Out-of-Core Dimensionality Reduction for Large Data via Out-of-Sample Extensions
Luca Reichmann, David Hägele, Daniel Weiskopf
TL;DR
The paper tackles the practical challenge of visualizing very large high-dimensional datasets with dimensionality reduction. It introduces a general out-of-sample (OOS) extension framework that constructs a small reference projection and incrementally projects the remainder in batches, enabling out-of-core processing for DR methods including MDS, PCA, t-SNE, UMAP, and autoencoders. Through a comprehensive evaluation using global and local quality metrics across diverse datasets, the authors analyze how the reference-set size and batch processing affect projection quality and runtime, and compare the OOS approach to large-scale DR methods such as PaCMAP and TriMAP. A large-scale use case demonstrates feasibility on one billion instances, highlighting potential for visual analytics and in-situ analysis, while also noting limitations and directions for future work.
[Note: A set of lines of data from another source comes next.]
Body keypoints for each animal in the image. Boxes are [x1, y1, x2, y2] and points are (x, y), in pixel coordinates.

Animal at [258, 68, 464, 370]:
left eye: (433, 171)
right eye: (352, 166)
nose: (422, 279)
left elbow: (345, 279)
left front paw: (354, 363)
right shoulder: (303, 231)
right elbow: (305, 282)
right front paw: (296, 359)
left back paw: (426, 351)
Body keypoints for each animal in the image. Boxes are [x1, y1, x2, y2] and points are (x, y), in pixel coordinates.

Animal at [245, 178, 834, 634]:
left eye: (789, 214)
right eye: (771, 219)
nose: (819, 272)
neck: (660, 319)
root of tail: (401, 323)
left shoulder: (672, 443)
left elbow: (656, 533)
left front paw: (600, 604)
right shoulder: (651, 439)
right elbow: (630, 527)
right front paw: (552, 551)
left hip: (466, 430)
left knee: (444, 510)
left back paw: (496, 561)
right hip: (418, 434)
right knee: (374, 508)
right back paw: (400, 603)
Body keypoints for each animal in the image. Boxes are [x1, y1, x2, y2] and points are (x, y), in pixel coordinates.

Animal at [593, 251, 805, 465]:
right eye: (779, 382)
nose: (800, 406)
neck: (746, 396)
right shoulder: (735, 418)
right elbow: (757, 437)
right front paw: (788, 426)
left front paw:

Overall, the work provides a practical, framework-level solution to scale DR to data that do not fit in memory, with actionable guidance on trading off reference size, runtime, and projection quality.
Abstract
Dimensionality reduction (DR) is a well-established approach for the visualization of high-dimensional data sets. While DR methods are often applied to typical DR benchmark data sets in the literature, they might suffer from high runtime complexity and memory requirements, making them unsuitable for large data visualization especially in environments outside of high-performance computing. To perform DR on large data sets, we propose the use of out-of-sample extensions. Such extensions allow inserting new data into existing projections, which we leverage to iteratively project data into a reference projection that consists only of a small manageable subset. This process makes it possible to perform DR out-of-core on large data, which would otherwise not be possible due to memory and runtime limitations. For metric multidimensional scaling (MDS), we contribute an implementation with out-of-sample projection capability since typical software libraries do not support it. We provide an evaluation of the projection quality of five common DR algorithms (MDS, PCA, t-SNE, UMAP, and autoencoders) using quality metrics from the literature and analyze the trade-off between the size of the reference set and projection quality. The runtime behavior of the algorithms is also quantified with respect to reference set size, out-of-sample batch size, and dimensionality of the data sets. Furthermore, we compare the out-of-sample approach to other recently introduced DR methods, such as PaCMAP and TriMAP, which claim to handle larger data sets than traditional approaches. To showcase the usefulness of DR on this large scale, we contribute a use case where we analyze ensembles of streamlines amounting to one billion projected instances.